Our investors include General Catalyst, Sequoia Capital, Accel Partners, Google Ventures, SoftBank, and the investment vehicles of Jay-Z, Kevin Durant, and Robert Downey Jr. We are listed in Forbes’ Top 50 Fintechs of 2020. And for exciting news about our growth check out Life-Insurance Startup Ethos Valued at More Than $2.7 Billion. We are scaling quickly and looking for passionate people to protect the next million families!
About the Role
The trust and safety pod is responsible for safeguarding Ethos information assets, managing technology compliance, and ensuring the trust, privacy, and safety of Ethos customers and employees. As the first member of the Governance, Risk Management, and compliance team, within trust and safety, this is a great opportunity to shape the security vision for compliance, governance, and privacy for the organization and drive innovation throughout relevant processes, technology solutions, and people. You will work with interesting and challenging use cases, technologies, and processes, define and implement predictive compliance controls, drive automation/efficiencies in privacy processes, 3rd party risk management, and regulatory, industry, and partner compliance activities. You will wear many hats, from advisor to doer, and everything in-between.
Duties and Responsibilities
- Execute, maintain, and improve the technology governance and compliance program, with a focus on automation, control right-sizing, and proactive compliance monitoring/enforcement, e.g., lead, rather than lag compliance controls
- Own compliance processes for cyber security and privacy (e.g., SOC2, CCPA, ISO27001, SOX-404) and drive compliance activities, such as SOC2 control operations and testing, 3rd risk assessments, etc.

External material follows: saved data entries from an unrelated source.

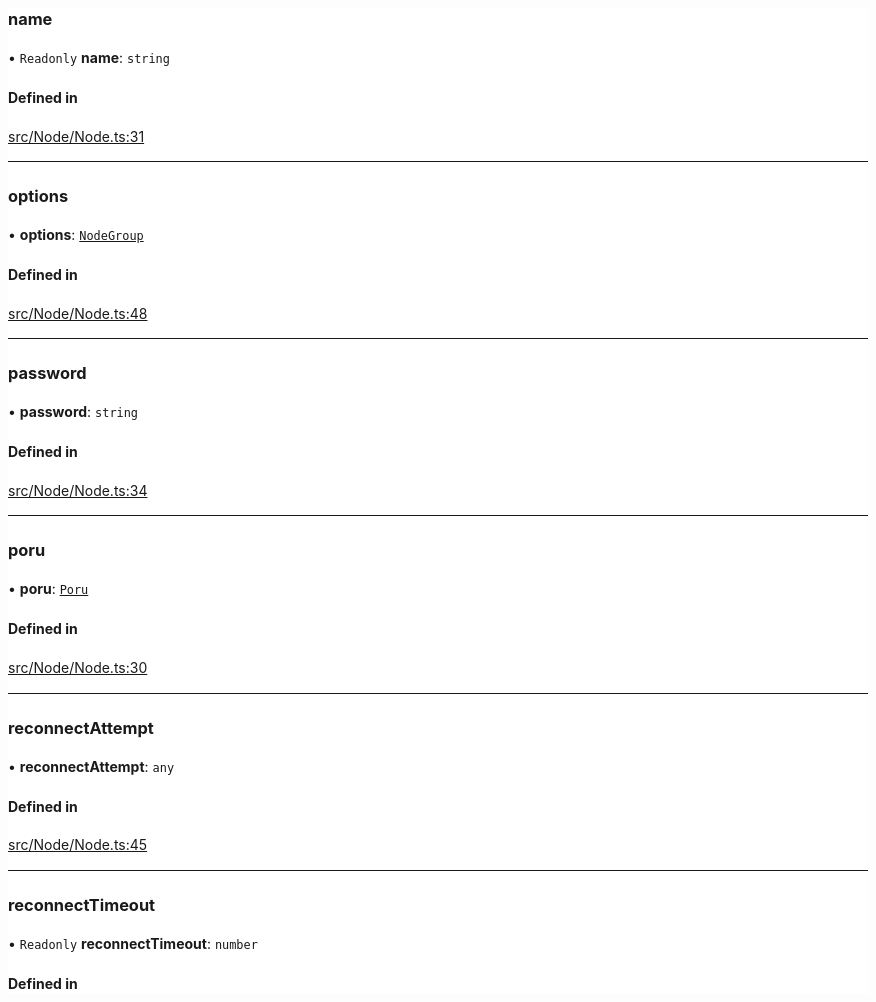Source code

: ### name

• `Readonly` **name**: `string`

#### Defined in

[src/Node/Node.ts:31](https://github.com/adh319/poru/blob/19920d5/src/Node/Node.ts#L31)

___

### options

• **options**: [`NodeGroup`](../interfaces/NodeGroup.md)

#### Defined in

[src/Node/Node.ts:48](https://github.com/adh319/poru/blob/19920d5/src/Node/Node.ts#L48)

___

### password

• **password**: `string`

#### Defined in

[src/Node/Node.ts:34](https://github.com/adh319/poru/blob/19920d5/src/Node/Node.ts#L34)

___

### poru

• **poru**: [`Poru`](Poru.md)

#### Defined in

[src/Node/Node.ts:30](https://github.com/adh319/poru/blob/19920d5/src/Node/Node.ts#L30)

___

### reconnectAttempt

• **reconnectAttempt**: `any`

#### Defined in

[src/Node/Node.ts:45](https://github.com/adh319/poru/blob/19920d5/src/Node/Node.ts#L45)

___

### reconnectTimeout

• `Readonly` **reconnectTimeout**: `number`

#### Defined in
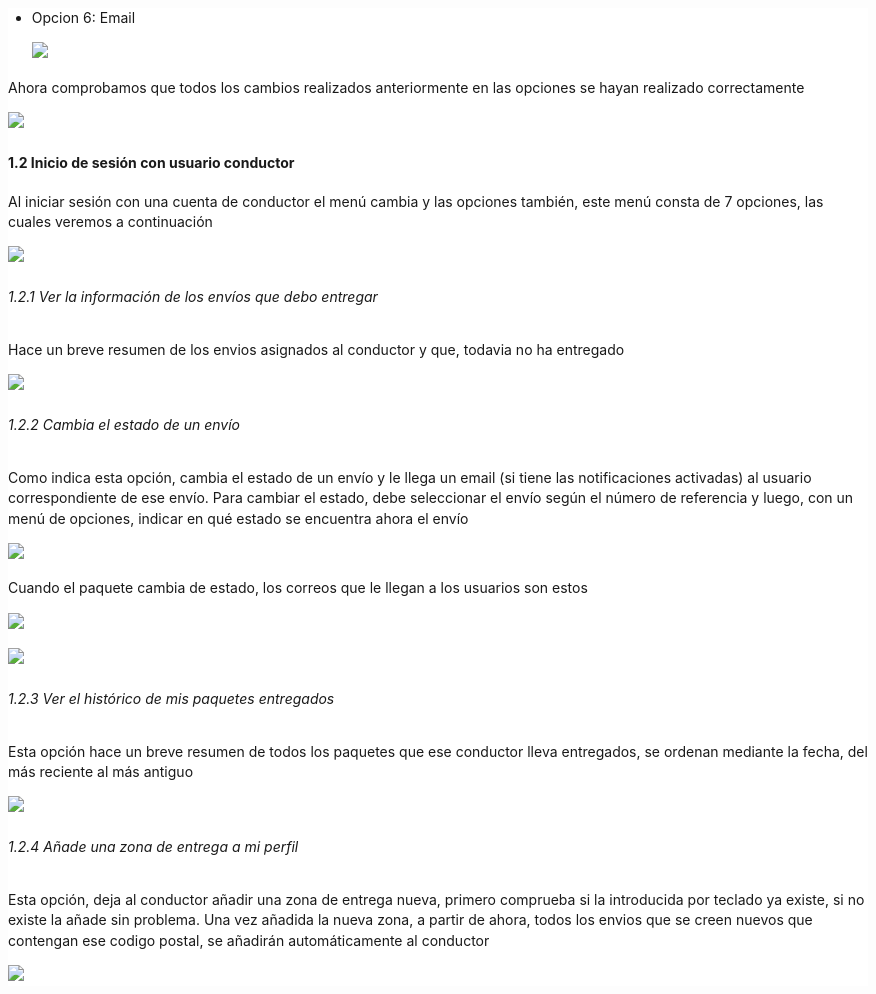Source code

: - Opcion 6: Email

  ![](https://cdn.discordapp.com/attachments/1163537549126545470/1224128012665229352/image.png?ex=66380c8d&is=6636bb0d&hm=7376bf4cdcf4d949d65e0fdedc8748b433452a6a48cfacea3f3d14120079d57a&)

Ahora comprobamos que todos los cambios realizados anteriormente en las opciones se hayan realizado correctamente

![](https://github.com/catliar666/fotosReadmePracticas/blob/main/menuUsuario-opcion5.png)

#### 1.2 Inicio de sesión con usuario conductor

Al iniciar sesión con una cuenta de conductor el menú cambia y las opciones también, este menú consta de 7 opciones, las cuales veremos a continuación

![](https://cdn.discordapp.com/attachments/1163537549126545470/1224135801978491032/image.png?ex=663a0e0e&is=6638bc8e&hm=38d30940cdc1ba2da9682c25491cff86a9e10680d11daaa5914b40e48ed56b02&)

###### 1.2.1 Ver la información de los envíos que debo entregar

Hace un breve resumen de los envios asignados al conductor y que, todavia no ha entregado

![](https://github.com/catliar666/fotosReadmePracticas/blob/main/menuConductor-opcion1.png)

###### 1.2.2 Cambia el estado de un envío

Como indica esta opción, cambia el estado de un envío y le llega un email (si tiene las notificaciones activadas) al usuario correspondiente de ese envío. Para cambiar el estado, debe seleccionar el envío según el número de referencia y luego, con un menú de opciones, indicar en qué estado se encuentra ahora el envío

![](https://cdn.discordapp.com/attachments/1163537549126545470/1224135929699106857/image.png?ex=663a0e2c&is=6638bcac&hm=a2254d7d888852c9fc7adbeb8b1d32f9a0836fe7767467230d4c6f3414779055&)

Cuando el paquete cambia de estado, los correos que le llegan a los usuarios son estos 

![](https://cdn.discordapp.com/attachments/1163537549126545470/1224197718097002576/Screenshot_20240401_052422_Gmail.jpg?ex=66399ef8&is=66384d78&hm=93547a64c47b5a1109ce033e4250861eb755518146d95e4e0689bc1dce71af9f&)

![](https://cdn.discordapp.com/attachments/1163537549126545470/1224197707141353594/image0.jpg?ex=66399ef5&is=66384d75&hm=75f313f47873f98a67ece10158f411cae2fcfdf179198fb3e56a93df7ba7ee10&)

###### 1.2.3 Ver el histórico de mis paquetes entregados

Esta opción hace un breve resumen de todos los paquetes que ese conductor lleva entregados, se ordenan mediante la fecha, del más reciente al más antiguo

![](https://cdn.discordapp.com/attachments/1163537549126545470/1224140450785394808/image.png?ex=663a1262&is=6638c0e2&hm=ea2221c572bea2f5856ad1bd21590e75e88b775cb2f91bf40a896edef0d5c6b3&)

###### 1.2.4 Añade una zona de entrega a mi perfil

Esta opción, deja al conductor añadir una zona de entrega nueva, primero comprueba si la introducida por teclado ya existe, si no existe la añade sin problema.
Una vez añadida la nueva zona, a partir de ahora, todos los envios que se creen nuevos que contengan ese codigo postal, se añadirán automáticamente al conductor

![](https://cdn.discordapp.com/attachments/1163537549126545470/1224140577247858749/image.png?ex=663a1281&is=6638c101&hm=0c7d51600ec01370ad338f97552fd6abea37a3d929546f185222ebc55cef7401&)
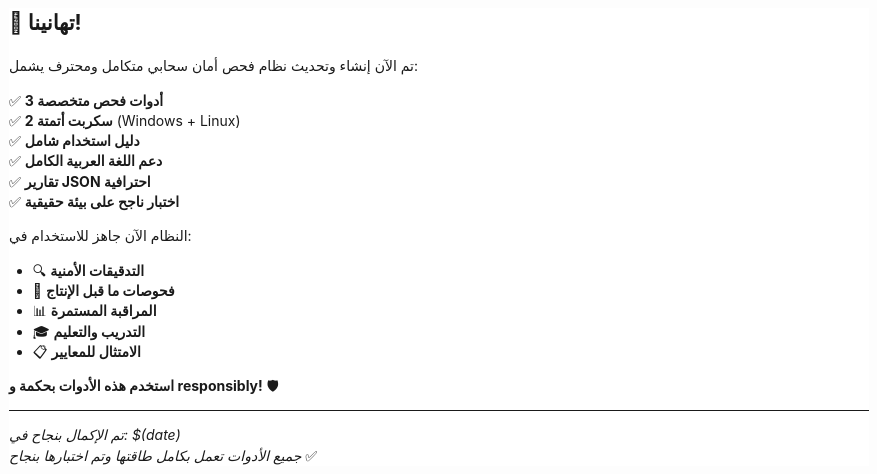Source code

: 
## 🎉 **تهانينا!** 

تم الآن إنشاء وتحديث نظام فحص أمان سحابي متكامل ومحترف يشمل:

✅ **3 أدوات فحص متخصصة**  
✅ **2 سكربت أتمتة** (Windows + Linux)  
✅ **دليل استخدام شامل**  
✅ **دعم اللغة العربية الكامل**  
✅ **تقارير JSON احترافية**  
✅ **اختبار ناجح على بيئة حقيقية**  

النظام الآن جاهز للاستخدام في:
- 🔍 **التدقيقات الأمنية**  
- 🏢 **فحوصات ما قبل الإنتاج**  
- 📊 **المراقبة المستمرة**  
- 🎓 **التدريب والتعليم**  
- 📋 **الامتثال للمعايير**  

**استخدم هذه الأدوات بحكمة و responsibly!** 🛡️

---

*تم الإكمال بنجاح في: $(date)*  
*جميع الأدوات تعمل بكامل طاقتها وتم اختبارها بنجاح* ✅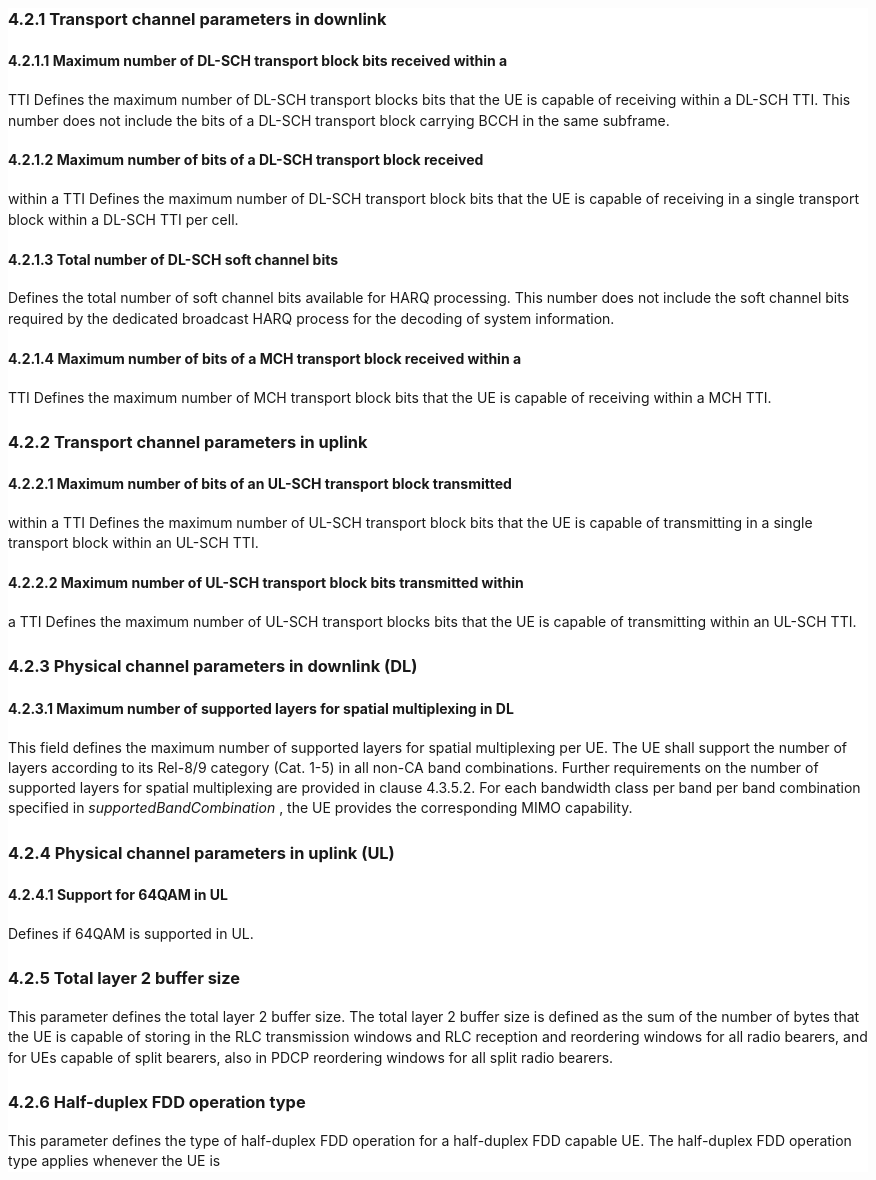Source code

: ### 4.2.1 Transport channel parameters in downlink
#### 4.2.1.1 Maximum number of DL-SCH transport block bits received within a
TTI
Defines the maximum number of DL-SCH transport blocks bits that the UE is
capable of receiving within a DL-SCH TTI.
This number does not include the bits of a DL-SCH transport block carrying
BCCH in the same subframe.
#### 4.2.1.2 Maximum number of bits of a DL-SCH transport block received
within a TTI
Defines the maximum number of DL-SCH transport block bits that the UE is
capable of receiving in a single transport block within a DL-SCH TTI per cell.
#### 4.2.1.3 Total number of DL-SCH soft channel bits
Defines the total number of soft channel bits available for HARQ processing.
This number does not include the soft channel bits required by the dedicated
broadcast HARQ process for the decoding of system information.
#### 4.2.1.4 Maximum number of bits of a MCH transport block received within a
TTI
Defines the maximum number of MCH transport block bits that the UE is capable
of receiving within a MCH TTI.
### 4.2.2 Transport channel parameters in uplink
#### 4.2.2.1 Maximum number of bits of an UL-SCH transport block transmitted
within a TTI
Defines the maximum number of UL-SCH transport block bits that the UE is
capable of transmitting in a single transport block within an UL-SCH TTI.
#### 4.2.2.2 Maximum number of UL-SCH transport block bits transmitted within
a TTI
Defines the maximum number of UL-SCH transport blocks bits that the UE is
capable of transmitting within an UL-SCH TTI.
### 4.2.3 Physical channel parameters in downlink (DL)
#### 4.2.3.1 Maximum number of supported layers for spatial multiplexing in DL
This field defines the maximum number of supported layers for spatial
multiplexing per UE. The UE shall support the number of layers according to
its Rel-8/9 category (Cat. 1-5) in all non-CA band combinations. Further
requirements on the number of supported layers for spatial multiplexing are
provided in clause 4.3.5.2.
For each bandwidth class per band per band combination specified in
_supportedBandCombination_ , the UE provides the corresponding MIMO
capability.
### 4.2.4 Physical channel parameters in uplink (UL)
#### 4.2.4.1 Support for 64QAM in UL
Defines if 64QAM is supported in UL.
### 4.2.5 Total layer 2 buffer size
This parameter defines the total layer 2 buffer size. The total layer 2 buffer
size is defined as the sum of the number of bytes that the UE is capable of
storing in the RLC transmission windows and RLC reception and reordering
windows for all radio bearers, and for UEs capable of split bearers, also in
PDCP reordering windows for all split radio bearers.
### 4.2.6 Half-duplex FDD operation type
This parameter defines the type of half-duplex FDD operation for a half-duplex
FDD capable UE. The half-duplex FDD operation type applies whenever the UE is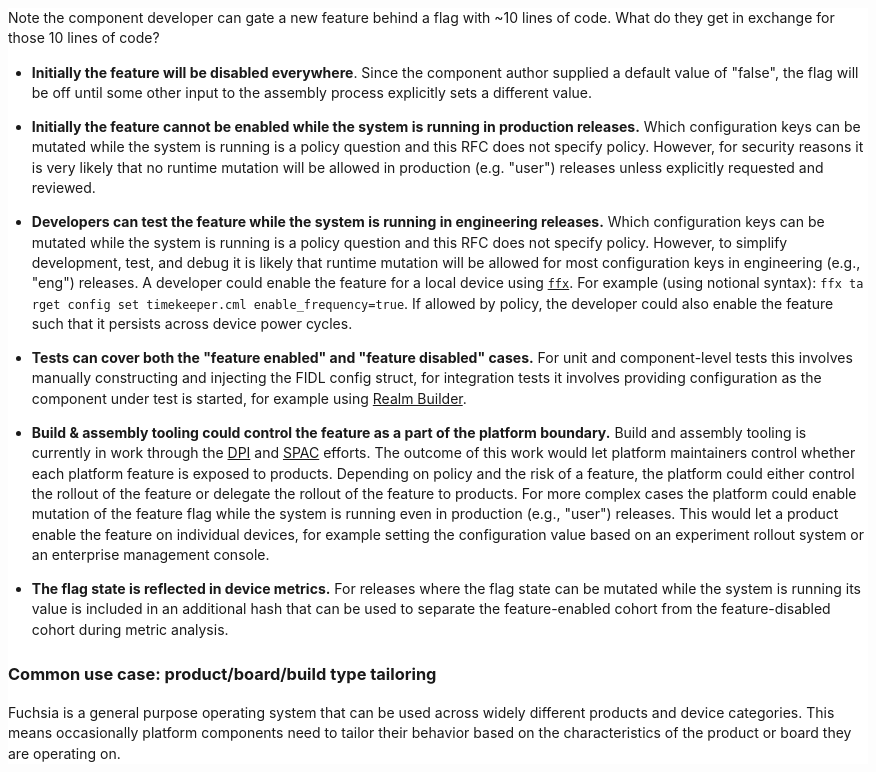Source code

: Note the component developer can gate a new feature behind a flag with ~10 lines
of code. What do they get in exchange for those 10 lines of code?

* **Initially the feature will be disabled everywhere**. Since the component
  author supplied a default value of "false", the flag will be off until some
  other input to the assembly process explicitly sets a different value.

* **Initially the feature cannot be enabled while the system is running in
  production releases.** Which configuration keys can be mutated while the
  system is running is a policy question and this RFC does not specify policy.
  However, for security reasons it is very likely that no runtime mutation will
  be allowed in production (e.g. "user") releases unless explicitly requested
  and reviewed.

* **Developers can test the feature while the system is running in engineering
  releases.** Which configuration keys can be mutated while the system is
  running is a policy question and this RFC does not specify policy. However, to
  simplify development, test, and debug it is likely that runtime mutation will
  be allowed for most configuration keys in engineering (e.g., "eng") releases.
  A developer could enable the feature for a local device using [`ffx`][ffx].
  For example (using notional syntax): `ffx target config set timekeeper.cml
  enable_frequency=true`. If allowed by policy, the developer could also enable
  the feature such that it persists across device power cycles.

* **Tests can cover both the "feature enabled" and "feature disabled" cases.**
  For unit and component-level tests this involves manually constructing and
  injecting the FIDL config struct, for integration tests it involves providing
  configuration as the component under test is started, for example using
  [Realm Builder][realm_builder].

* **Build & assembly tooling could control the feature as a part of the platform
  boundary.** Build and assembly tooling is currently in work through the
  [DPI][roadmap_dpi] and [SPAC][roadmap_spac] efforts. The outcome of this work
  would let platform maintainers control whether each platform feature is
  exposed to products. Depending on policy and the risk of a feature, the
  platform could either control the rollout of the feature or delegate the
  rollout of the feature to products. For more complex cases the platform could
  enable mutation of the feature flag while the system is running even in
  production (e.g., "user") releases. This would let a product enable the
  feature on individual devices, for example setting the configuration value
  based on an experiment rollout system or an enterprise management console.

* **The flag state is reflected in device metrics.** For releases where the flag
  state can be mutated while the system is running its value is included in an
  additional hash that can be used to separate the feature-enabled cohort from
  the feature-disabled cohort during metric analysis.


### Common use case: product/board/build type tailoring

Fuchsia is a general purpose operating system that can be used across widely
different products and device categories. This means occasionally platform
components need to tailor their behavior based on the characteristics of the
product or board they are operating on.


[chromium_config]: https://chromium.googlesource.com/chromium/src/+/refs/heads/main/docs/configuration.md
[windows_registry]: https://docs.microsoft.com/en-us/windows/win32/sysinfo/about-the-registry
[config_data]: /development/components/data.md#product-specific_configuration_with_config_data
[fidl_contrib]: /contribute/contributing-to-fidl/README.md
[ffx]: /development/tools/ffx/getting-started.md
[component_instance_id]: /glossary/README.md#component-instance-identifier
[realm_builder]: /development/testing/components/realm_builder.md
[utc_algorithm]: /concepts/kernel/time/utc/algorithms.md
[roadmap_spac]: /contribute/roadmap/2021/product_assembly.md
[roadmap_dpi]: /contribute/roadmap/2021/decentralized_product_integration.md
[rfc_0002]: /contribute/governance/rfcs/0002_platform_versioning.md
[cl_frequency]: https://fuchsia-review.googlesource.com/c/fuchsia/+/514762
[src_cmc]: https://cs.opensource.google/fuchsia/fuchsia/+/main:tools/cmc/
[src_timekeeper]: https://cs.opensource.google/fuchsia/fuchsia/+/main:src/sys/time/timekeeper/
[src_launch_args]: https://cs.opensource.google/fuchsia/fuchsia/+/main:src/lib/fuchsia-component/src/server/mod.rs;drc=87993a6ba2f2f35204ee54ce5ad86a8a7e8817e7;l=809
[src_procargs]: https://cs.opensource.google/fuchsia/fuchsia/+/main:zircon/system/public/zircon/processargs.h
[fidl_fuchsia_metrics_melf]: https://cs.opensource.google/fuchsia/fuchsia/+/main:sdk/fidl/fuchsia.metrics/metric_event_logger.fidl
[fidl_fuchsia_settings]: https://cs.opensource.google/fuchsia/fuchsia/+/main:sdk/fidl/fuchsia.settings
[fidl_fuchsia_sys2_resolver]: https://cs.opensource.google/fuchsia/fuchsia/+/main:sdk/fidl/fuchsia.sys2/runtime/component_resolver.fidl
[fidl_fuchsia_sys2_child_decl]: https://cs.opensource.google/fuchsia/fuchsia/+/main:sdk/fidl/fuchsia.sys2/decls/child_decl.fidl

- Partner with the finance and audit team to define and implement effective, yet practical ITGCs for in-scope environments
- Lead and/or coordinate partner and internal/external audits across all Ethos functional area
- Partner with the Legal team to implement and streamline privacy processes and controls
- Build and lead a GRC team
- Select, implement, and manage GRC solutions for the organization
Qualifications and Skills:
- Strong communicator that can lead both technical and operational/business discussions and help drive technical, governance, and compliance decisions
- At least 8 years of proven experience in the GRC, internal audit, security, and/or privacy space, with significant experience in performing, running, and executing audits, certification programs, and control assessments, including but not limited to, scope planning, defining control procedures based on requirements, policies and standards, control testing, and mapping issues to risks and socializing results
- Ability to establish credibility and build trust across the organization, particularly with engineers, product managers, and G&A functions; you are confident without the ego
- Hands-on experience with technology control frameworks, from NIST to SSAE18 and HIPAA, HITRUST, privacy regulations, e.g., GLBA, CCPA, GDPR, and understanding the operational concerns and opportunities associated with these frameworks and regulations
- Excellent understanding of cloud-based B2C environments and the associated technologies and security controls
- Passionate about learning new things – while you’re not expected to know everything you will face, it is expected that you will learn new things when appropriate
- Desire and/or ability to write automation scripts to increase operational efficiency and effectiveness of compliance and privacy controls
- Ability to see the big picture, yet recognize the importance of details and make sure the t’s are crossed and i's are dotted
- Broad industry experience, inclusive of Big 4 and in-house compliance/oversight roles is a significant plus
Everyone is welcome at Ethos. We are an equal opportunity employer who values diversity and inclusion and look for applicants who understand, embrace and thrive in a multicultural world. We do not discriminate on the basis of race, religion, color, national origin, gender, sexual orientation, age, marital status, veteran status, or disability status. Pursuant to the SF Fair Chance Ordinance, we will consider employment for qualified applicants with arrests and conviction records.